After a couple weeks, I started to feel better and one day I went back to work. Only, after being there for a couple hours I broke out in this horrid rash on my hands and feet. At first I tried to grin and bear it, but soon it was driving me nuts. I mentioned it to a co-worker and she said, "Ahhhh, stage two of the dengue." Stage two? She suggested I head right home and said to take showers whenever the water was running, otherwise to keep buckets of water around and soak my hands and feet in those whenever possible. So I did. Shower a lot. I was showering through about day three of manic itchiness while Jon was still laying listlessly and staring ahead, trying not to move his eyes when I spotted a gigantic spider. Gigantic. Right above me on the ceiling of the shower. I mean, we had seen some spiders during our stay, but this thing was nuts. Or, I was still halucinating. But sure enough, after I screamed and Jon ran in (looking straight ahead) he saw it too! So it was real. Jon went for a broom and started swiping at it, but to our horror we found out it could jump. Far. And towards me in the shower. It was an awful 2-5 minutes after that as we screamed and batted at the spider, me naked and itching, Jon trying not to move his eyes, and the spider making heruclean jumps around our apartment. I don't really remember how it ended, but I think we were not victorious. I think it crawled into some dark corner and caused us more paranoia until we moved out of that place.

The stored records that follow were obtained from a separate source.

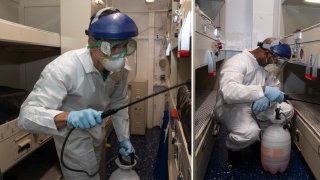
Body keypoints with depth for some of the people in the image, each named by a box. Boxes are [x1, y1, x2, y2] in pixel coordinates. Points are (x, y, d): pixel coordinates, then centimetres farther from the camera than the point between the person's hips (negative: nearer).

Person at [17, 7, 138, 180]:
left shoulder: (121, 68, -18)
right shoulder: (63, 68, -36)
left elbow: (118, 103, -1)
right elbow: (27, 114, -40)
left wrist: (124, 138, -1)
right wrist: (68, 117, -56)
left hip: (98, 130, 6)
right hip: (72, 134, -6)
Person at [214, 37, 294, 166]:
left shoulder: (266, 66, 3)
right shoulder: (237, 62, -24)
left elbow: (276, 87, 5)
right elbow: (228, 91, -41)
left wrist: (267, 99, -20)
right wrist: (263, 89, -45)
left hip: (255, 106, 8)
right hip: (231, 107, -8)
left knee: (287, 110, -2)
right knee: (249, 132, -36)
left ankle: (258, 137, 12)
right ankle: (232, 148, -1)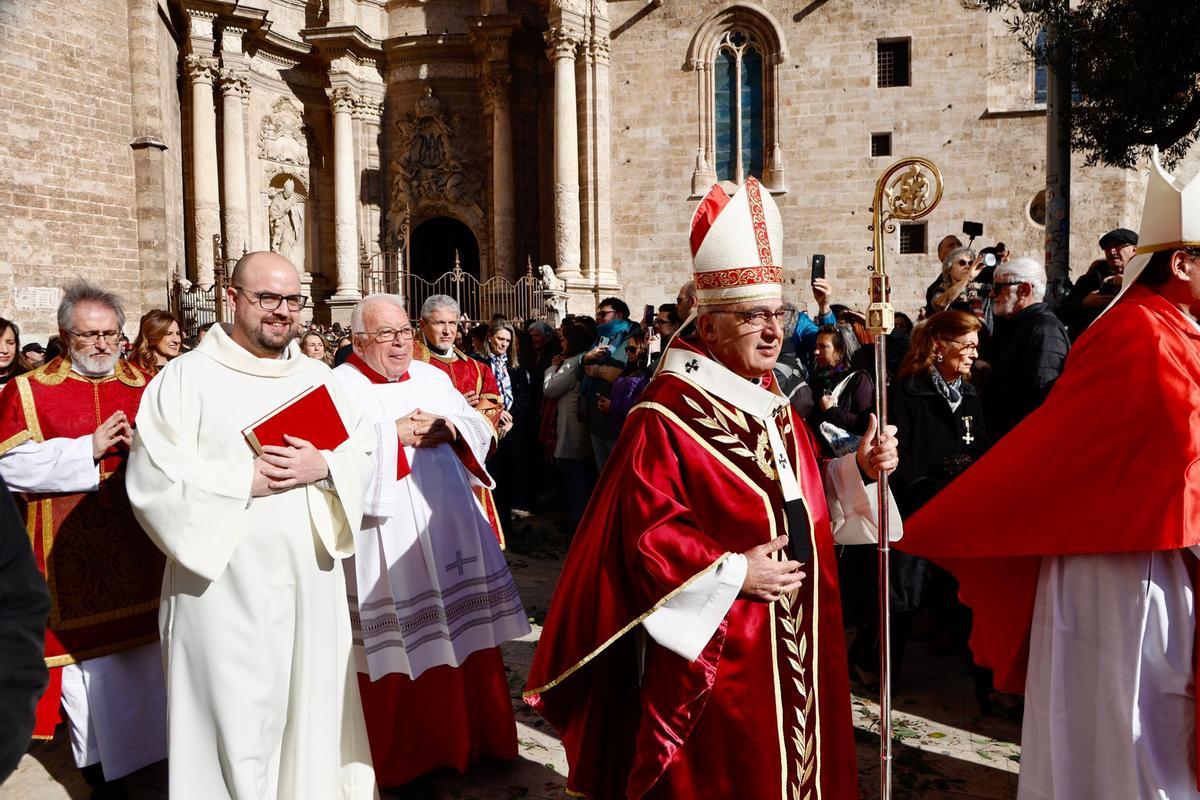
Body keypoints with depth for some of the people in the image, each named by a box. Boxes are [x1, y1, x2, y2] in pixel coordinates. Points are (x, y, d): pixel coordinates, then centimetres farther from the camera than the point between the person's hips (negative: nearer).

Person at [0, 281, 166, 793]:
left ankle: (155, 741, 28)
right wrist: (88, 449, -17)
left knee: (149, 653, 11)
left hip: (139, 549, 3)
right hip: (73, 557, -3)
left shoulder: (146, 387, 8)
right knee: (85, 656, 3)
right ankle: (99, 764, 17)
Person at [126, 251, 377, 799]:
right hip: (225, 583, -4)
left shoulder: (318, 377, 11)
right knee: (234, 716, 2)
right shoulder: (185, 378, -3)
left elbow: (366, 453, 5)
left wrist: (323, 466, -14)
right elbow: (153, 480, -11)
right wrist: (246, 479, -16)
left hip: (311, 580, 4)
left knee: (311, 700, 13)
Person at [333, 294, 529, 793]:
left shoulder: (433, 378, 12)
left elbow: (482, 431, 12)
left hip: (449, 531, 5)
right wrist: (394, 434, -18)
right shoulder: (339, 387, -4)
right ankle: (401, 757, 19)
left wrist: (452, 430, -9)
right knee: (397, 651, 2)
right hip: (387, 543, -5)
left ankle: (468, 739, 28)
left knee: (463, 635, 11)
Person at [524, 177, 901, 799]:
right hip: (716, 650, -8)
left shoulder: (771, 402, 11)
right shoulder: (666, 416, -17)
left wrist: (856, 468, 3)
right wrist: (732, 572, -22)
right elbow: (645, 531, -21)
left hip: (793, 642, 8)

It was soon after that when my itching started to diminish and Jon's began. The dengue was sweeping through the Peace Corps volunteers by this time and I found that no one had any pity for your rash stories until they hit that stage. Whenever anyone entered stage two, word would spread. Richard's got the rash....Beth started itching last night....Joyce can't stop scratching... calls would come in from around the island at all hours of the day or night. Because once they had it, they wanted sympathy and remedies and promises that it would end. And it did. But it is not forgotten.
I think our tale roused Ildar out of his stupor for a little while- we even got a few chuckles as he imagined us cowering and swatting at the giant jumping spider. And the next morning he woke up feeling just a little better, and you know what? He was amazed at how much just a little better can feel.